[Start of Attachment]

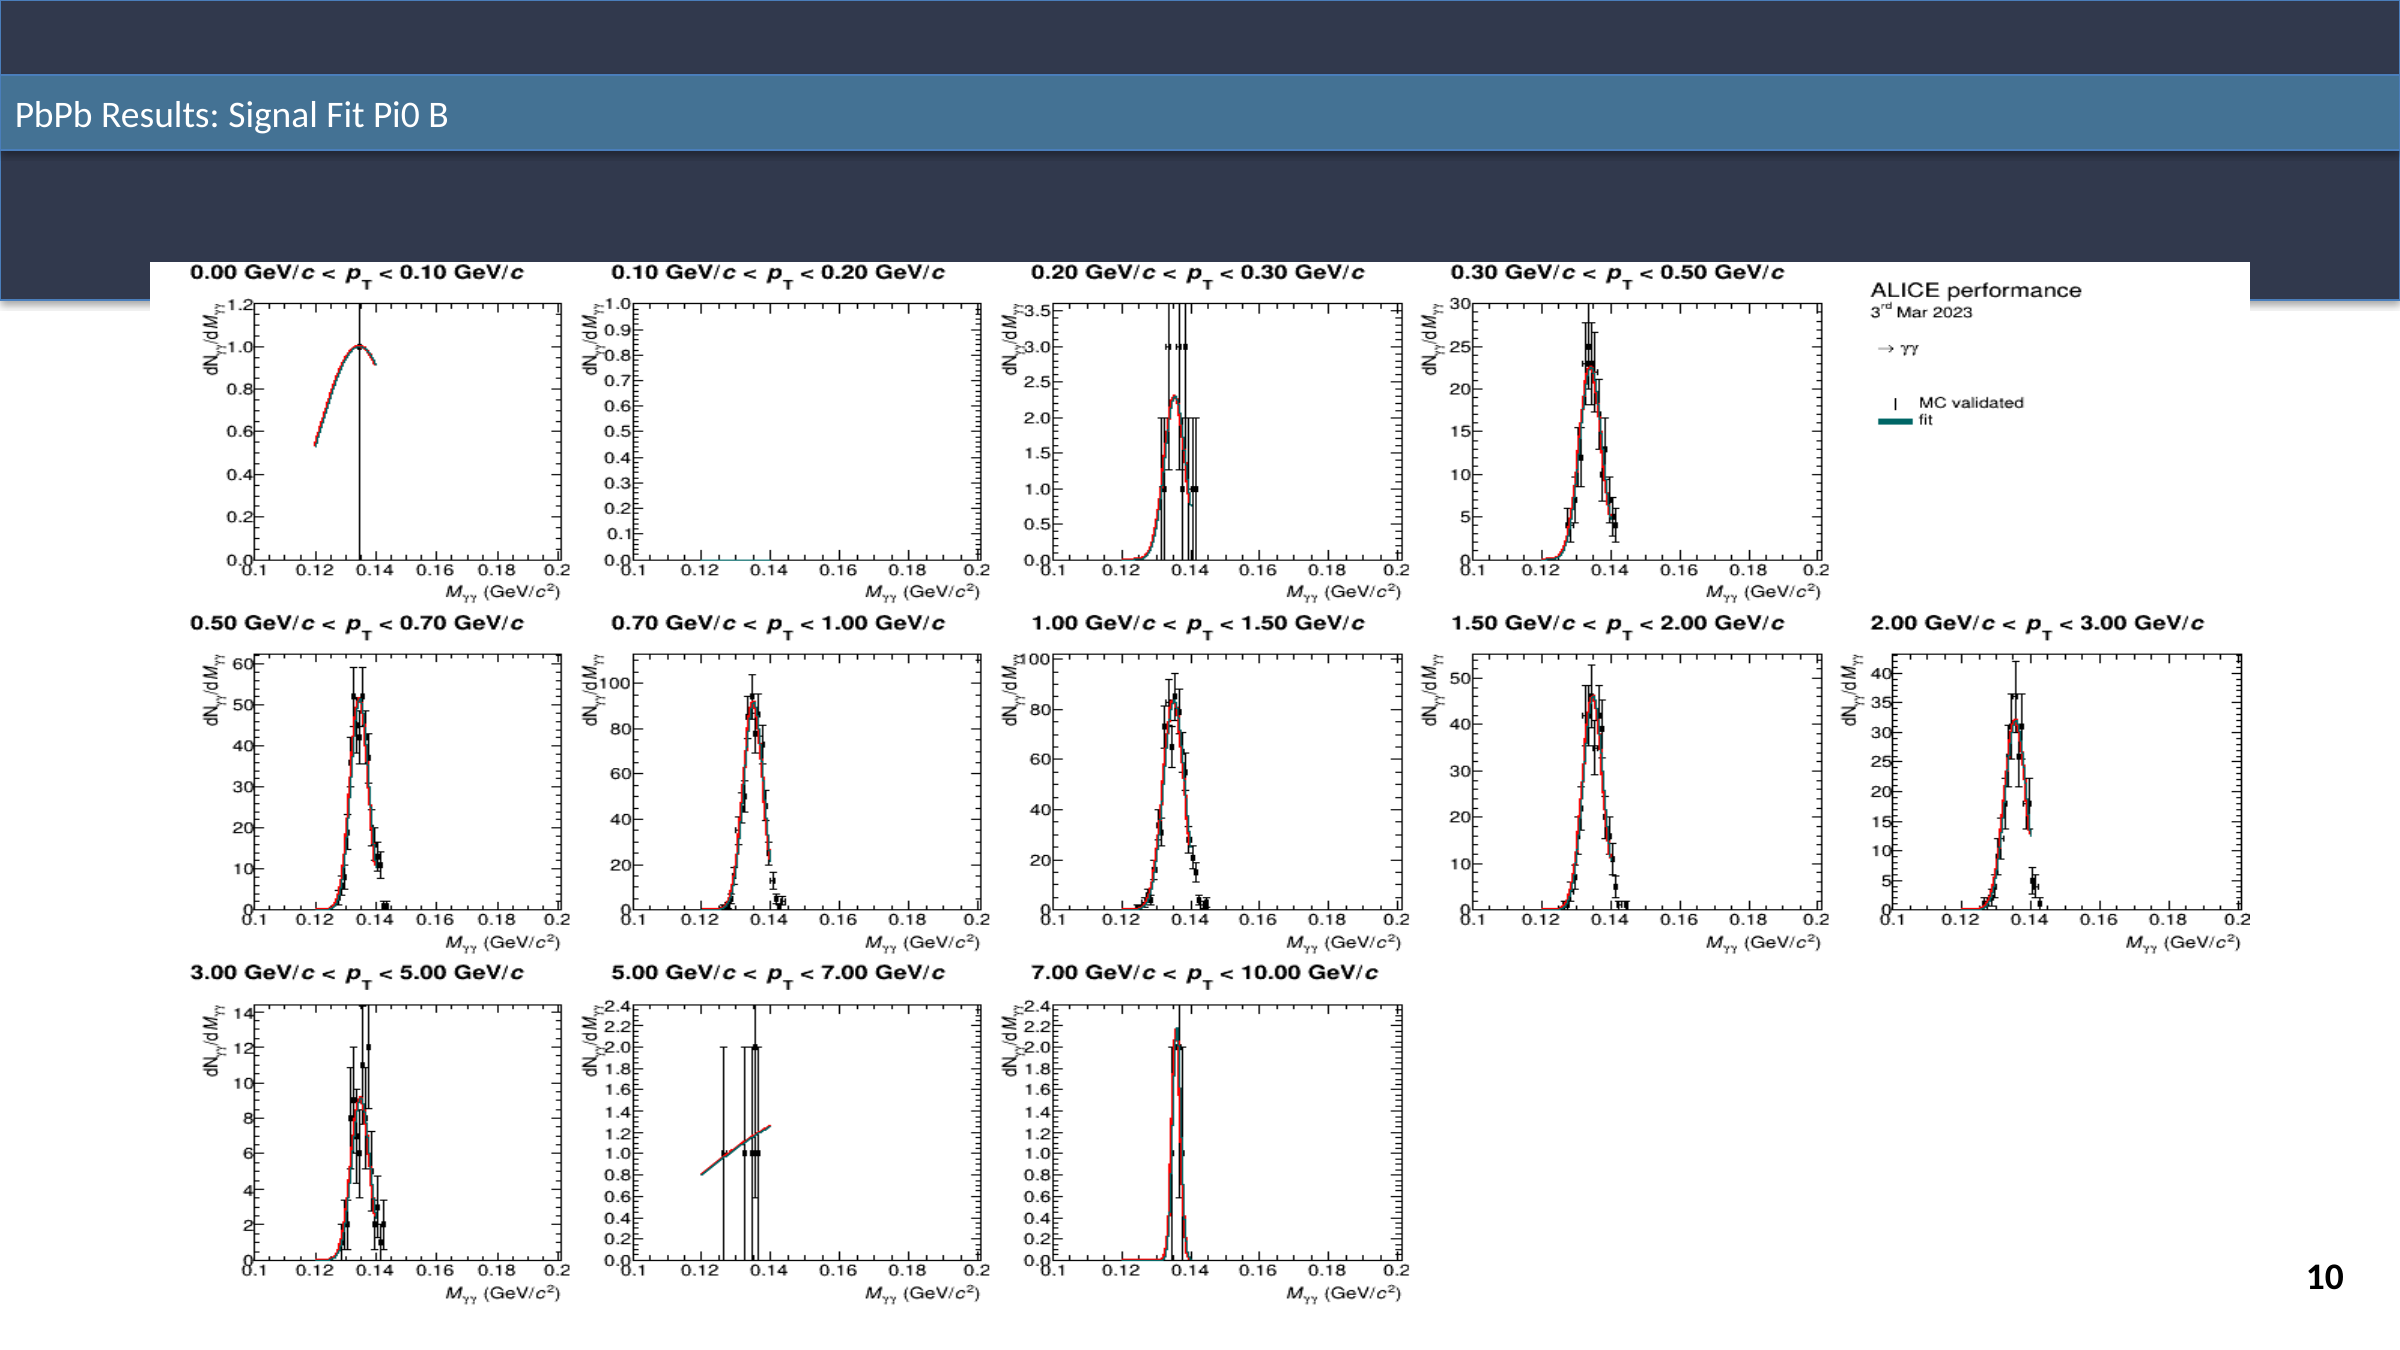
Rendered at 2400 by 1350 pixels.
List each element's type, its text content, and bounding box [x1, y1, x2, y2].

text_box 10 [2291, 1199, 2359, 1305]
text_box PbPb Results: Signal Fit Pi0 B [0, 74, 2400, 151]
text_box [0, 161, 2400, 301]
picture [149, 262, 2251, 1313]
text_box [0, 0, 2400, 74]
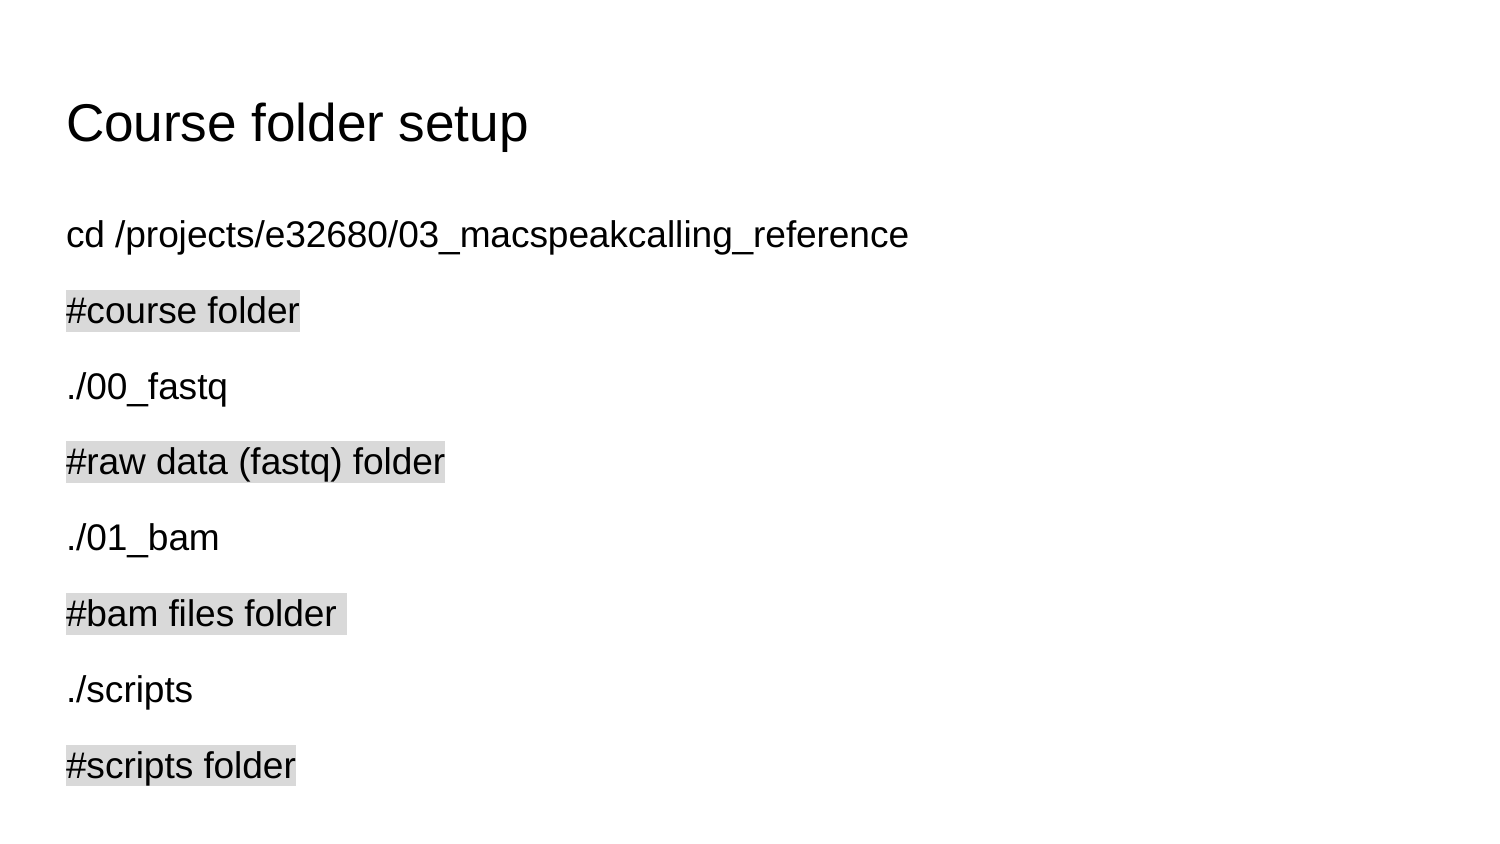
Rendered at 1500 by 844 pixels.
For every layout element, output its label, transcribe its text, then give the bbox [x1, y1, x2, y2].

list cd /projects/e32680/03_macspeakcalling_reference #course folder ./00_fastq #raw data (fastq) folder ./01_bam #bam files folder ./scripts #scripts folder [51, 189, 1449, 801]
title Course folder setup [51, 72, 1449, 167]
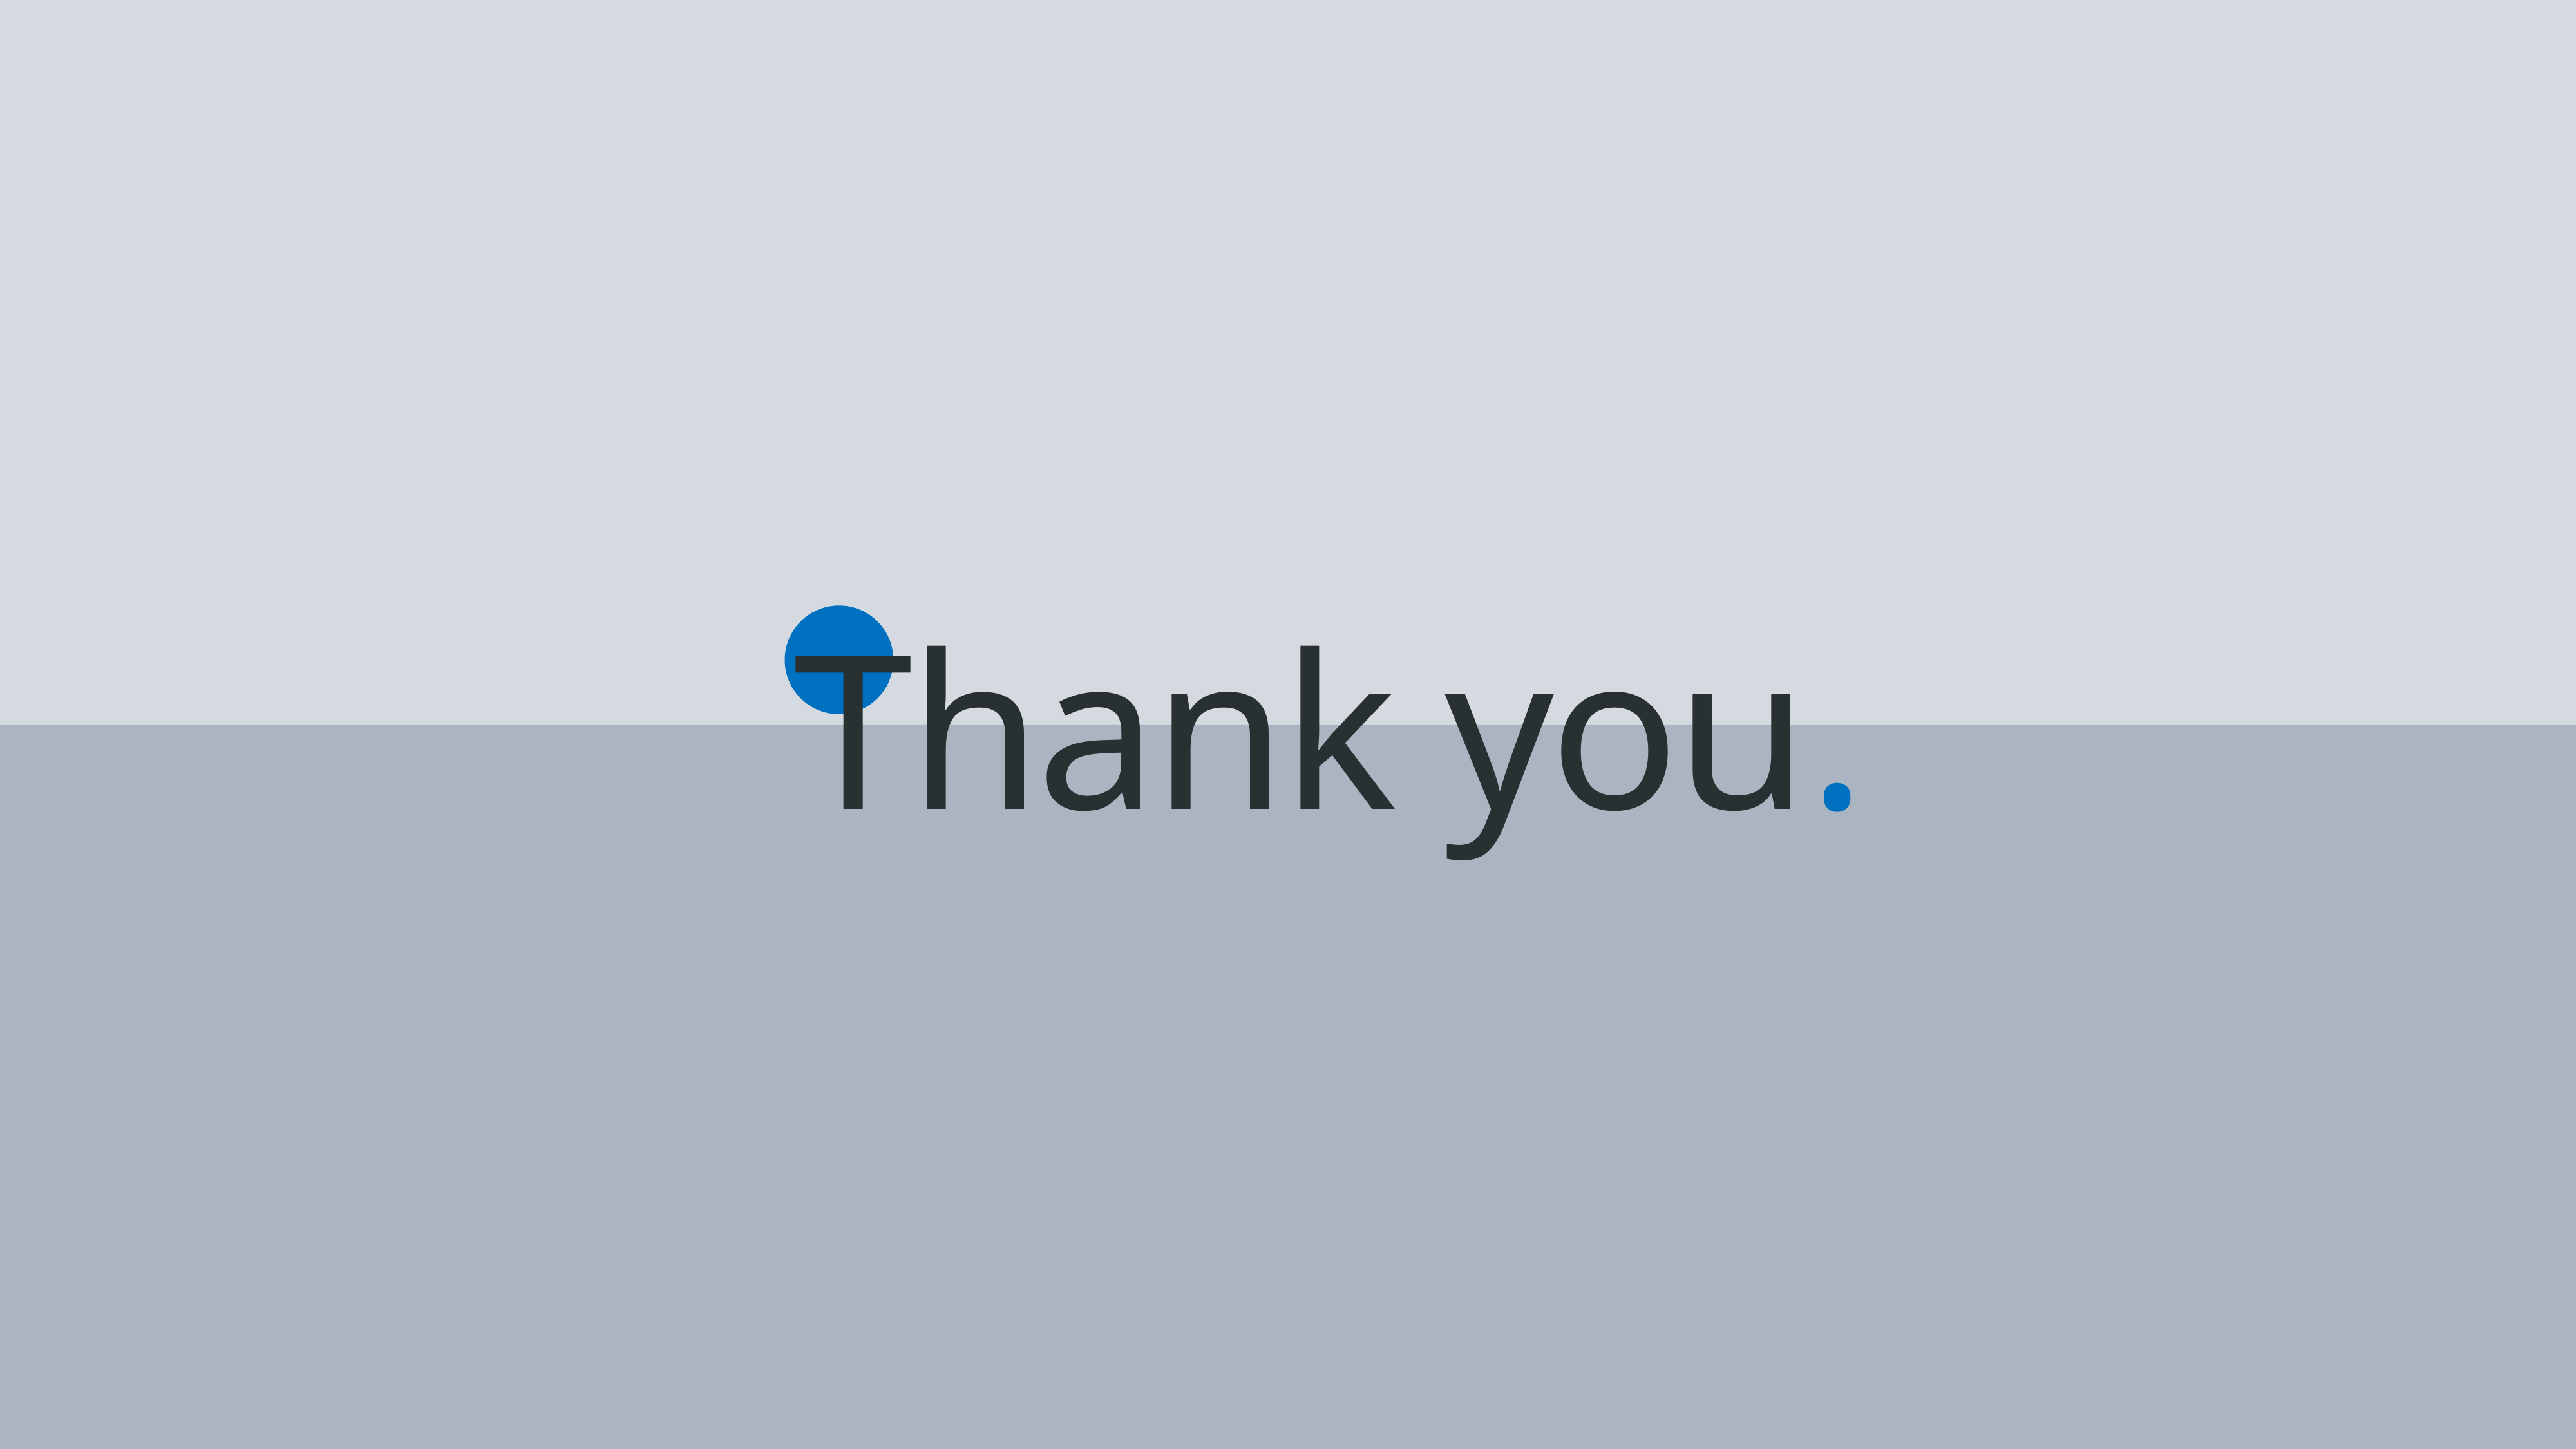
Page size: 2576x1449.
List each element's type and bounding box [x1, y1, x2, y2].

text_box [0, 724, 2576, 1449]
text_box [784, 594, 1792, 855]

[End of Attachment]

AIM OF THE TASK >> Each line above that includes "Rendered" should be shown.

TASK OUTPUT >>
Rendered at 2400 by 1350 pixels.
Rendered at 1500 by 844 pixels.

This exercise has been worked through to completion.